What you should do: Type out every line of the data again, exactly.

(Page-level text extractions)
-- Opening Marker --
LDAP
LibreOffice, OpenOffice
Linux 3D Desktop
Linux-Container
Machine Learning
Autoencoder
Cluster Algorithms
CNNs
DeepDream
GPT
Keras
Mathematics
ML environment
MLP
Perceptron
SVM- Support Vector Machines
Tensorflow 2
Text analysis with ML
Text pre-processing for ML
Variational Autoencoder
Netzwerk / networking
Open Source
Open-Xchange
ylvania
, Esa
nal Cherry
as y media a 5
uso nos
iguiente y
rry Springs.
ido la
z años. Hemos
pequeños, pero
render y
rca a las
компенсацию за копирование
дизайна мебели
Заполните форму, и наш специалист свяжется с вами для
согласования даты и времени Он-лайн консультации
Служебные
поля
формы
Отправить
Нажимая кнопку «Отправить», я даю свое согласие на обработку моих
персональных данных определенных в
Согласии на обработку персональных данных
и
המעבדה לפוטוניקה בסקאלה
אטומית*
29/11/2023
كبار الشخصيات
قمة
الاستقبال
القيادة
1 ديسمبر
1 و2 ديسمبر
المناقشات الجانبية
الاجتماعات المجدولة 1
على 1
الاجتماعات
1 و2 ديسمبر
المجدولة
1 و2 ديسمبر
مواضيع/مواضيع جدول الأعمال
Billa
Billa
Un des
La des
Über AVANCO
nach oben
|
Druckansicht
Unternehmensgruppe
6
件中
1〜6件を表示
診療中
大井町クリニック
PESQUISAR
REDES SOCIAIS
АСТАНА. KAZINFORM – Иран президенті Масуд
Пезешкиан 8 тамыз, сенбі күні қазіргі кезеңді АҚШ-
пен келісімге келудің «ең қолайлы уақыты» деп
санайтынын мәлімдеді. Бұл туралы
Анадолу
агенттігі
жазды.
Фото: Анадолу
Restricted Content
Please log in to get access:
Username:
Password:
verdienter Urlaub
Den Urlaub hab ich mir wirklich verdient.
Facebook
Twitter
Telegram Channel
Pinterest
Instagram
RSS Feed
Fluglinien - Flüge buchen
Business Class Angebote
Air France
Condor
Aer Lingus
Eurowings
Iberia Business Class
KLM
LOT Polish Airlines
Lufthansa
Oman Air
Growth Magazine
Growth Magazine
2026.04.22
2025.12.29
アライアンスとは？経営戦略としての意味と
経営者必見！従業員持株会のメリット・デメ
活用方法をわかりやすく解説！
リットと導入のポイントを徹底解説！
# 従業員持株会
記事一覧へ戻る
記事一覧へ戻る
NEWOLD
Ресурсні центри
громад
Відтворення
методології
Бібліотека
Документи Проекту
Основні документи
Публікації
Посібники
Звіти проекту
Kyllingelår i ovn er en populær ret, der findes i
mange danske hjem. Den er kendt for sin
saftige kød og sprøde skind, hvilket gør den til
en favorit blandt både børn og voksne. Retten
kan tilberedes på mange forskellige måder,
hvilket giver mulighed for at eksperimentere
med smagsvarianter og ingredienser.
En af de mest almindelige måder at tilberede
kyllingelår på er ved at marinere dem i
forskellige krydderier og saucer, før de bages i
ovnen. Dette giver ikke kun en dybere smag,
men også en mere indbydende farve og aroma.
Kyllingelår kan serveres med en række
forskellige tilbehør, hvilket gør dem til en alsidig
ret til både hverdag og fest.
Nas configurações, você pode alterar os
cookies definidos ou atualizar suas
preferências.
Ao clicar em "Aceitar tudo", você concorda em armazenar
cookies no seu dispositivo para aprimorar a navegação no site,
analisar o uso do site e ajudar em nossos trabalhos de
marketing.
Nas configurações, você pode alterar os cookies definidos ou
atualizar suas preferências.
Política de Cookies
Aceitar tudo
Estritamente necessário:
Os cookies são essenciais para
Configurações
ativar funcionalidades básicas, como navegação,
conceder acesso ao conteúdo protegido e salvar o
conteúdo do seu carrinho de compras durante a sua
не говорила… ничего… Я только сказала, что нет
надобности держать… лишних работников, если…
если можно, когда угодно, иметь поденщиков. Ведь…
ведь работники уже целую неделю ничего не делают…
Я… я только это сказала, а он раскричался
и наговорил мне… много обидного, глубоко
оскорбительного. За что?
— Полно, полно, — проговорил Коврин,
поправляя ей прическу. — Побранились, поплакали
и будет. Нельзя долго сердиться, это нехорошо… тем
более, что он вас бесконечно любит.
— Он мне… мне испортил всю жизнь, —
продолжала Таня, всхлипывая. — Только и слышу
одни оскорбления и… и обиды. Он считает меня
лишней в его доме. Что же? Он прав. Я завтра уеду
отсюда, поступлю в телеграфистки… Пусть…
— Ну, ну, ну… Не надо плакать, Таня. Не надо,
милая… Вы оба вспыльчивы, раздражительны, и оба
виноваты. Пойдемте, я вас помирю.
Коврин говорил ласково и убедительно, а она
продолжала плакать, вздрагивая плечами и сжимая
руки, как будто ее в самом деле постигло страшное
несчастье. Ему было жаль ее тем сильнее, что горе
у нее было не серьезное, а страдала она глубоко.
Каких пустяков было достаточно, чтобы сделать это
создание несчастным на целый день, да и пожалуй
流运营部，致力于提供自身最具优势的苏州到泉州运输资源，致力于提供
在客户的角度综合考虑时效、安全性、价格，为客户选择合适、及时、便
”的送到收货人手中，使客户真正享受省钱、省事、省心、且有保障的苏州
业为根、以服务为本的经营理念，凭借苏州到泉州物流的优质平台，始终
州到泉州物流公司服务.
-- Closing Marker --
Worked solution:
LDAP
LibreOffice, OpenOffice
Linux 3D Desktop
Linux-Container
Machine Learning
Autoencoder
Cluster Algorithms
CNNs
DeepDream
GPT
Keras
Mathematics
ML environment
MLP
Perceptron
SVM- Support Vector Machines
Tensorflow 2
Text analysis with ML
Text pre-processing for ML
Variational Autoencoder
Netzwerk / networking
Open Source
Open-Xchange
ylvania
, Esa
nal Cherry
as y media a 5
uso nos
iguiente y
rry Springs.
ido la
z años. Hemos
pequeños, pero
render y
rca a las
компенсацию за копирование
дизайна мебели
Заполните форму, и наш специалист свяжется с вами для
согласования даты и времени Он-лайн консультации
Служебные
поля
формы
Отправить
Нажимая кнопку «Отправить», я даю свое согласие на обработку моих
персональных данных определенных в
Согласии на обработку персональных данных
и
המעבדה לפוטוניקה בסקאלה
אטומית*
29/11/2023
كبار الشخصيات
قمة
الاستقبال
القيادة
1 ديسمبر
1 و2 ديسمبر
المناقشات الجانبية
الاجتماعات المجدولة 1
على 1
الاجتماعات
1 و2 ديسمبر
المجدولة
1 و2 ديسمبر
مواضيع/مواضيع جدول الأعمال
Billa
Billa
Un des
La des
Über AVANCO
nach oben
|
Druckansicht
Unternehmensgruppe
6
件中
1〜6件を表示
診療中
大井町クリニック
PESQUISAR
REDES SOCIAIS
АСТАНА. KAZINFORM – Иран президенті Масуд
Пезешкиан 8 тамыз, сенбі күні қазіргі кезеңді АҚШ-
пен келісімге келудің «ең қолайлы уақыты» деп
санайтынын мәлімдеді. Бұл туралы
Анадолу
агенттігі
жазды.
Фото: Анадолу
Restricted Content
Please log in to get access:
Username:
Password:
verdienter Urlaub
Den Urlaub hab ich mir wirklich verdient.
Facebook
Twitter
Telegram Channel
Pinterest
Instagram
RSS Feed
Fluglinien - Flüge buchen
Business Class Angebote
Air France
Condor
Aer Lingus
Eurowings
Iberia Business Class
KLM
LOT Polish Airlines
Lufthansa
Oman Air
Growth Magazine
Growth Magazine
2026.04.22
2025.12.29
アライアンスとは？経営戦略としての意味と
経営者必見！従業員持株会のメリット・デメ
活用方法をわかりやすく解説！
リットと導入のポイントを徹底解説！
# 従業員持株会
記事一覧へ戻る
記事一覧へ戻る
NEWOLD
Ресурсні центри
громад
Відтворення
методології
Бібліотека
Документи Проекту
Основні документи
Публікації
Посібники
Звіти проекту
Kyllingelår i ovn er en populær ret, der findes i
mange danske hjem. Den er kendt for sin
saftige kød og sprøde skind, hvilket gør den til
en favorit blandt både børn og voksne. Retten
kan tilberedes på mange forskellige måder,
hvilket giver mulighed for at eksperimentere
med smagsvarianter og ingredienser.
En af de mest almindelige måder at tilberede
kyllingelår på er ved at marinere dem i
forskellige krydderier og saucer, før de bages i
ovnen. Dette giver ikke kun en dybere smag,
men også en mere indbydende farve og aroma.
Kyllingelår kan serveres med en række
forskellige tilbehør, hvilket gør dem til en alsidig
ret til både hverdag og fest.
Nas configurações, você pode alterar os
cookies definidos ou atualizar suas
preferências.
Ao clicar em "Aceitar tudo", você concorda em armazenar
cookies no seu dispositivo para aprimorar a navegação no site,
analisar o uso do site e ajudar em nossos trabalhos de
marketing.
Nas configurações, você pode alterar os cookies definidos ou
atualizar suas preferências.
Política de Cookies
Aceitar tudo
Estritamente necessário:
Os cookies são essenciais para
Configurações
ativar funcionalidades básicas, como navegação,
conceder acesso ao conteúdo protegido e salvar o
conteúdo do seu carrinho de compras durante a sua
не говорила… ничего… Я только сказала, что нет
надобности держать… лишних работников, если…
если можно, когда угодно, иметь поденщиков. Ведь…
ведь работники уже целую неделю ничего не делают…
Я… я только это сказала, а он раскричался
и наговорил мне… много обидного, глубоко
оскорбительного. За что?
— Полно, полно, — проговорил Коврин,
поправляя ей прическу. — Побранились, поплакали
и будет. Нельзя долго сердиться, это нехорошо… тем
более, что он вас бесконечно любит.
— Он мне… мне испортил всю жизнь, —
продолжала Таня, всхлипывая. — Только и слышу
одни оскорбления и… и обиды. Он считает меня
лишней в его доме. Что же? Он прав. Я завтра уеду
отсюда, поступлю в телеграфистки… Пусть…
— Ну, ну, ну… Не надо плакать, Таня. Не надо,
милая… Вы оба вспыльчивы, раздражительны, и оба
виноваты. Пойдемте, я вас помирю.
Коврин говорил ласково и убедительно, а она
продолжала плакать, вздрагивая плечами и сжимая
руки, как будто ее в самом деле постигло страшное
несчастье. Ему было жаль ее тем сильнее, что горе
у нее было не серьезное, а страдала она глубоко.
Каких пустяков было достаточно, чтобы сделать это
создание несчастным на целый день, да и пожалуй
流运营部，致力于提供自身最具优势的苏州到泉州运输资源，致力于提供
在客户的角度综合考虑时效、安全性、价格，为客户选择合适、及时、便
”的送到收货人手中，使客户真正享受省钱、省事、省心、且有保障的苏州
业为根、以服务为本的经营理念，凭借苏州到泉州物流的优质平台，始终
州到泉州物流公司服务.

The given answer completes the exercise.